Cat Henstridge

Tips for working vet mums

Cat Henstridge shares some tips for vet mums on juggling work and home life:

I have been a part-time working veterinary mother for nearly seven years.  It isn’t easy!  Here are some of the things I have learnt along the way that really help me in my working life.

Stay connected to the practice

Being part of a team is a one of the best things about veterinary practice and if you aren’t full time, it can be easy to feel disconnected.  I really value being part of FaceBook and WhatsApp messenger groups with my colleagues, and being friends with them on social media.  It keeps me up to date with all sorts of things, some clinical, others – not so much!

 

Take your breaks

When you only work part-time, there is a temptation to feel like you don’t ‘need’ to take breaks during your working day.  This is me, anyway.  I think partly because I feel like my colleagues will judge me for relaxing when I don’t work as much as them (they don’t, they are lovely, it’s just me projecting and over thinking!).

It is so tempting to sacrifice our own time to make sure you meet your commitments and ‘prove’ your worth but breaks are important, take them!  You will only end up strung out by the end of your working day and then tired on your non-working (but still busy!) family days.

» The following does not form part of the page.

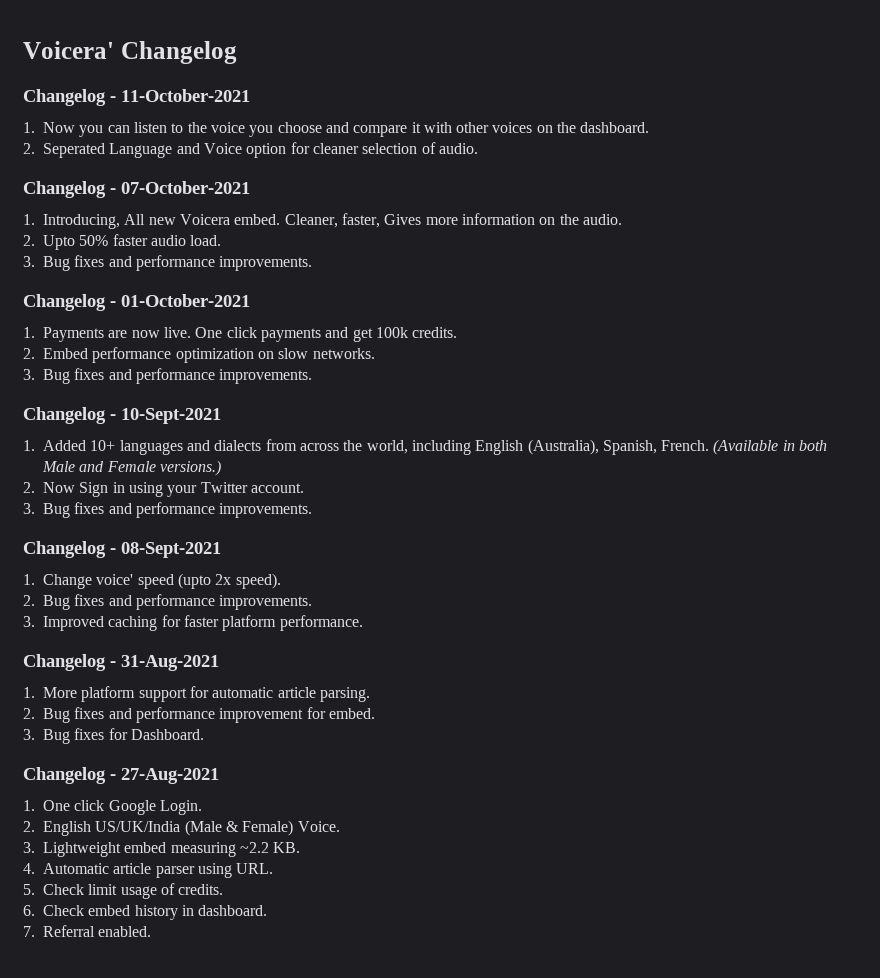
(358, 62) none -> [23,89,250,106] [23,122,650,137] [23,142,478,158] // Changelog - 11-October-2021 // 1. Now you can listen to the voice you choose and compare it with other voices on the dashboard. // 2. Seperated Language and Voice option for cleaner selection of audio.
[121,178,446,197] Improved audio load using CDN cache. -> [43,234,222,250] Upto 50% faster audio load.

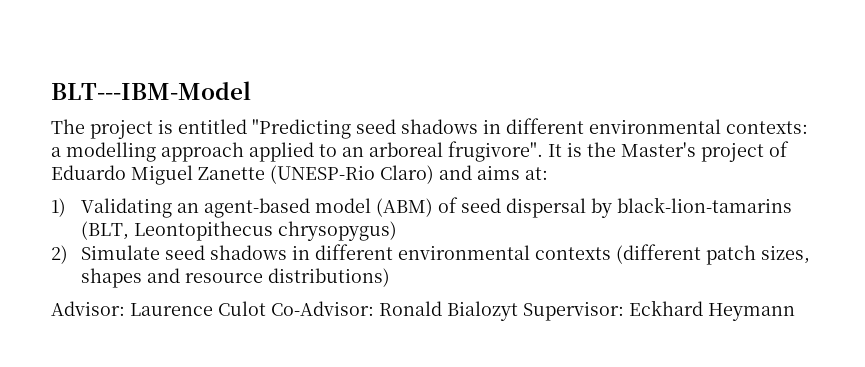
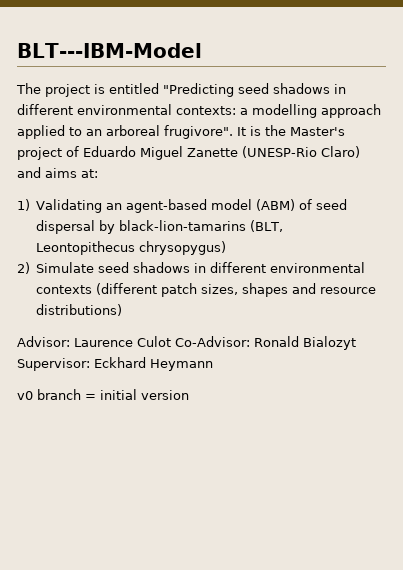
(795, 312) none -> [17,389,189,400] // v0 branch = initial version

Parents often joke they come to work for a rest but it’s true! So make the most of it!

 

Be nosey!

I always make a point in my clinic of wandering round the kennels and seeing what cases my colleagues are dealing with.  I will also take a peek at any radiographs being taken and cast my eye over blood results.  Not because I think I could do a better job (quite the opposite in fact!) but I find it is a fabulous learning opportunity.

 

Focus on the task at hand

I have a LOT of things going on in my head and I find it challenging when I am at home to fully focus on one thing at once.  However, when I am at work, I find it quite relaxing to push my (extensive!) personal to-do list to the back of my mind and just be a vet.  It might not count as mindfulness to most people but it’s as close as I get!

 

Don’t make promises you can’t keep

It can be really difficult when you work part-time to keep up with managing cases.  The temptation (as well as working through those precious breaks!) is to start making phone calls on your days off.

In my experience this never happens, life just gets in the way!  Suddenly, a day, then another one has passed, you still haven’t spoken to the owners and now they are cross because you said you would.

Not to mention the fact that your days off are just that!

If you find work creeping in, it is might time to speak to your boss about having protected blocks in your day to report results or, simply managing your client’s expectations.  Let them know you aren’t in every day and when to expect to hear from you.  If results are urgent, pass them on for a colleague.  Again, something we don’t always like to do but it is occasionally necessary.  Our patient’s needs trump practice politics!

 

Let veterinary into your life!

When you only work part-time and have so much else going on, I find it is easy to feel like your veterinary knowledge is slipping,and there is not a lot of spare time to rectify it!

It is hard enough to read the magazines that are piling up, let alone doing CPD.  Even webinars in the evening are a stretch for me, literally the last thing I want to do at that time is use my brain!

What I have found really helpful is finding ways of getting veterinary ‘stuff’ into my life without having to make a special effort.  The main way I do is this by following of veterinary accounts on social media.  There are some brilliant educational pages and groups out there, as well as dedicated forum websites.

I find reading their posts really motivating; I learn a little, realise there are lots of vets who are on the same level as me, keep up to date, and get to pretend that scrolling FaceBook and Instagram is actually educational!

It also has (and I realise this is a bit cheesy!) reignited a passion for veterinary.  Learning from so many other vet’s experiences and seeing their enthusiasm for the profession has helped me to find mine!  I am a veterinary geek and proud!

I also listen to veterinary podcasts, my favourites are those that are pretty short – just like my attention span!  I listen in the car and when I go out running.

 

Know Your Worth

 As a part-timer it is easy to undervalue yourself but an experienced, committed veterinary surgeon is a huge asset to any practice and it is so important to realise that.

Not only will you be excellent clinically (experience counts for so much, even if you feel you aren’t completely up to date in your knowledge), you are also an excellent multi-tasker and will have developed really good people skills.

Ignore any doubting voices in your head and keep going, you are doing great!